** GIVEN DATA follows **

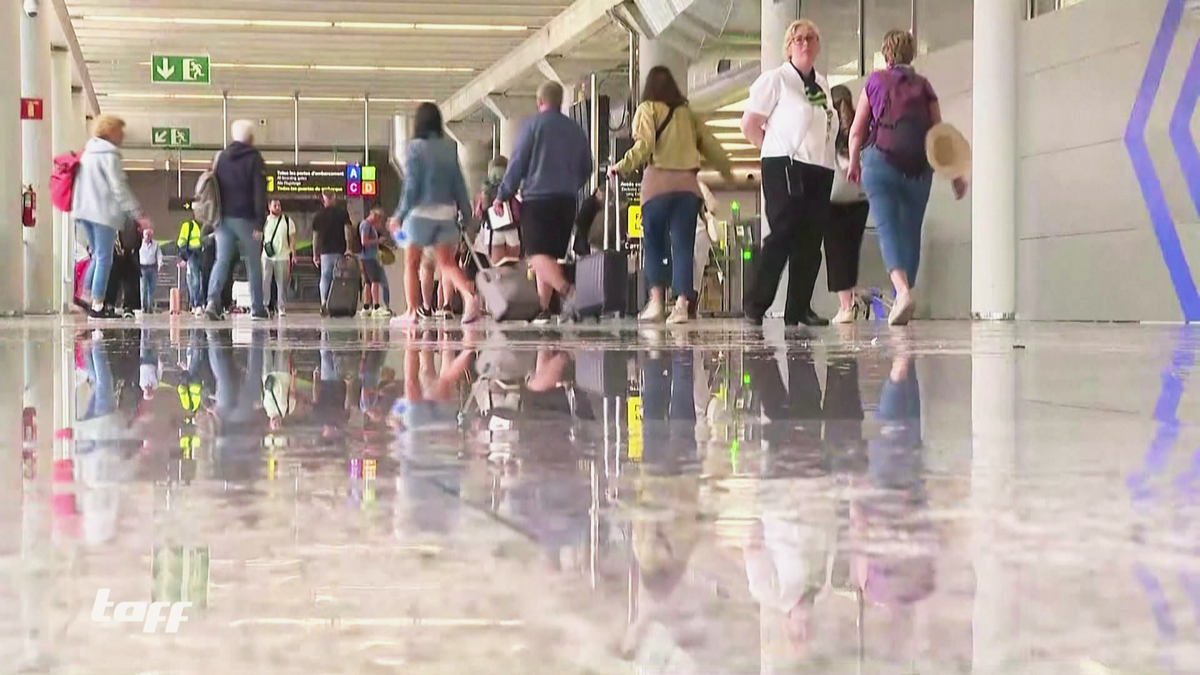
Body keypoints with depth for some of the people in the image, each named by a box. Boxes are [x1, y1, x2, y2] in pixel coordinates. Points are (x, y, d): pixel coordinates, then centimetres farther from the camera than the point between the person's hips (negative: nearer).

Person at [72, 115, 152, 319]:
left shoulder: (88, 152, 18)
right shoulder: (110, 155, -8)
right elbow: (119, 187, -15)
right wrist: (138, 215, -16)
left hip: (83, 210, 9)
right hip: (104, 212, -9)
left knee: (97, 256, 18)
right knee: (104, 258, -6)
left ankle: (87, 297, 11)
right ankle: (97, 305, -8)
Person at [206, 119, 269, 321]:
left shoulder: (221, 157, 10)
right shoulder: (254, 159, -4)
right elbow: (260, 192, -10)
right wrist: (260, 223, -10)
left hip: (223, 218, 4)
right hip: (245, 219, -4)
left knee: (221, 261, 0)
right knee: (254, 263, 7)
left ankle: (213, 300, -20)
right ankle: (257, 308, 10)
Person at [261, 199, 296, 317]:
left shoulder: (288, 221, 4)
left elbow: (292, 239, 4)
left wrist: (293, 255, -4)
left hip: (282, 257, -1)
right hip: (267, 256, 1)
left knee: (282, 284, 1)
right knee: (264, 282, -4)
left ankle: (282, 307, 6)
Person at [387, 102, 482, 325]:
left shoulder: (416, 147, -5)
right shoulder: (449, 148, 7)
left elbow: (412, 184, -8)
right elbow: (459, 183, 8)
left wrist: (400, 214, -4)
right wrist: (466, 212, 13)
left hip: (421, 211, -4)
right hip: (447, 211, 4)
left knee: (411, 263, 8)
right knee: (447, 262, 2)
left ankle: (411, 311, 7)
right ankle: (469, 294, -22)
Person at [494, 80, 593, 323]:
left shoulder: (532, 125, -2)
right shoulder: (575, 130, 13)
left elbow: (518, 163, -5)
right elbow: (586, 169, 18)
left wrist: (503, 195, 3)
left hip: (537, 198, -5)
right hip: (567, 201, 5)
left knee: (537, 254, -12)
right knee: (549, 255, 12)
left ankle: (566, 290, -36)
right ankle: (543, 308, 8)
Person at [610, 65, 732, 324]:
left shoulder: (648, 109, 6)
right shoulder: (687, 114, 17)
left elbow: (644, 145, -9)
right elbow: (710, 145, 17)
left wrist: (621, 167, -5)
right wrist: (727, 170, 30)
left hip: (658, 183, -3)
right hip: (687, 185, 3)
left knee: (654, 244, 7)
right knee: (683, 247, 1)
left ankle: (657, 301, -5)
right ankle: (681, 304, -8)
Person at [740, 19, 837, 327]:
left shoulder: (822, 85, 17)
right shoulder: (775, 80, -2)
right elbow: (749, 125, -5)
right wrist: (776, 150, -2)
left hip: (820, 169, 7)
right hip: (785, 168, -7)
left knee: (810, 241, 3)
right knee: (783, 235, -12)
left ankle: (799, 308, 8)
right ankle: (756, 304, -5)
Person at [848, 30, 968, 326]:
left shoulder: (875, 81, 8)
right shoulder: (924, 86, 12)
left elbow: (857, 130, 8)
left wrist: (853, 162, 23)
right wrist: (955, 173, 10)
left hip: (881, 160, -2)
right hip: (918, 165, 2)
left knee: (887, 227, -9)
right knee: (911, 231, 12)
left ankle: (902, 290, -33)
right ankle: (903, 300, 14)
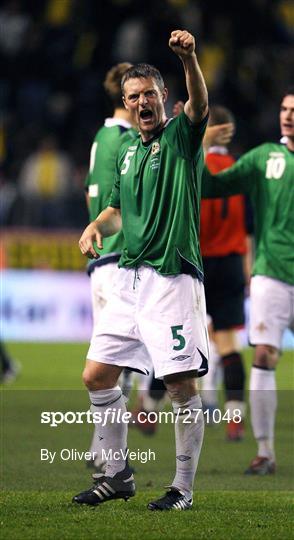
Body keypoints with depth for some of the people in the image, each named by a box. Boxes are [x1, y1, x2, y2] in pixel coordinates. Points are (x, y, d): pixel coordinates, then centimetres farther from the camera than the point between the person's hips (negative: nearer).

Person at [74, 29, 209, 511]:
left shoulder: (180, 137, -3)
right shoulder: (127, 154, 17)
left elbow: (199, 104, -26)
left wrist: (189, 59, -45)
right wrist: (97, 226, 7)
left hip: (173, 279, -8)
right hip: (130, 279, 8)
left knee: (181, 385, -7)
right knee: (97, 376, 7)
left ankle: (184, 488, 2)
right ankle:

** End of GIVEN DATA **

WHAT YOU WILL DO -
Copy out the text of both entries word for word, leaving out the pictures.

EXERCISE ANSWER -
Body keypoints with depth for some of the people in the image, each named by a box. Boxes are [x1, y1, x2, y2] in pixel coordinates. Points are (x, y, d): pixel coordinates, then centimetres farther from the camera than the point between the person's hips (negative: nearer).

Person at [72, 115, 152, 319]:
left shoulder: (88, 152, 18)
right shoulder: (110, 155, -8)
right elbow: (119, 187, -15)
right wrist: (138, 215, -16)
left hip: (83, 210, 9)
right hip: (104, 212, -9)
left knee: (97, 256, 18)
right knee: (104, 258, -6)
left ankle: (87, 297, 11)
right ankle: (97, 305, -8)
Person at [206, 119, 269, 321]:
left shoulder: (221, 157, 10)
right shoulder: (254, 159, -4)
right elbow: (260, 192, -10)
right wrist: (260, 223, -10)
left hip: (223, 218, 4)
right hip: (245, 219, -4)
left knee: (221, 261, 0)
right knee: (254, 263, 7)
left ankle: (213, 300, -20)
right ankle: (257, 308, 10)
Person at [261, 199, 296, 317]:
left shoulder: (288, 221, 4)
left elbow: (292, 239, 4)
left wrist: (293, 255, -4)
left hip: (282, 257, -1)
right hip: (267, 256, 1)
left knee: (282, 284, 1)
right knee: (264, 282, -4)
left ankle: (282, 307, 6)
Person at [387, 102, 482, 325]:
left shoulder: (416, 147, -5)
right shoulder: (449, 148, 7)
left elbow: (412, 184, -8)
right elbow: (459, 183, 8)
left wrist: (400, 214, -4)
right wrist: (466, 212, 13)
left hip: (421, 211, -4)
right hip: (447, 211, 4)
left knee: (411, 263, 8)
right knee: (447, 262, 2)
left ankle: (411, 311, 7)
right ankle: (469, 294, -22)
Person at [494, 80, 593, 323]:
left shoulder: (532, 125, -2)
right shoulder: (575, 130, 13)
left elbow: (518, 163, -5)
right elbow: (586, 169, 18)
left wrist: (503, 195, 3)
left hip: (537, 198, -5)
right hip: (567, 201, 5)
left knee: (537, 254, -12)
right knee: (549, 255, 12)
left ankle: (566, 290, -36)
right ankle: (543, 308, 8)
Person at [610, 65, 732, 324]:
left shoulder: (648, 109, 6)
right shoulder: (687, 114, 17)
left elbow: (644, 145, -9)
right elbow: (710, 145, 17)
left wrist: (621, 167, -5)
right wrist: (727, 170, 30)
left hip: (658, 183, -3)
right hip: (687, 185, 3)
left knee: (654, 244, 7)
right knee: (683, 247, 1)
left ankle: (657, 301, -5)
right ankle: (681, 304, -8)
Person at [740, 19, 837, 327]:
left shoulder: (822, 85, 17)
right shoulder: (775, 80, -2)
right elbow: (749, 125, -5)
right wrist: (776, 150, -2)
left hip: (820, 169, 7)
right hip: (785, 168, -7)
left knee: (810, 241, 3)
right knee: (783, 235, -12)
left ankle: (799, 308, 8)
right ankle: (756, 304, -5)
Person at [848, 30, 968, 326]:
left shoulder: (875, 81, 8)
right shoulder: (924, 86, 12)
left elbow: (857, 130, 8)
left wrist: (853, 162, 23)
right wrist: (955, 173, 10)
left hip: (881, 160, -2)
right hip: (918, 165, 2)
left knee: (887, 227, -9)
right knee: (911, 231, 12)
left ankle: (902, 290, -33)
right ankle: (903, 300, 14)
Body keypoints with depth for some of the people in the image, each named by a box. Boxes are [x1, y1, x2, y2] in pixel coordinates. Points are (x, y, d): pixel coordinates, then centimetres farther from the camera than the point between the person's hips (negative: nearer).

Person at [74, 29, 209, 511]:
left shoulder: (180, 137, -3)
right shoulder: (127, 154, 17)
left elbow: (199, 104, -26)
left wrist: (189, 59, -45)
right wrist: (97, 226, 7)
left hip: (173, 279, -8)
right hip: (130, 279, 8)
left knee: (181, 385, -7)
right knee: (97, 376, 7)
left ankle: (184, 488, 2)
right ankle:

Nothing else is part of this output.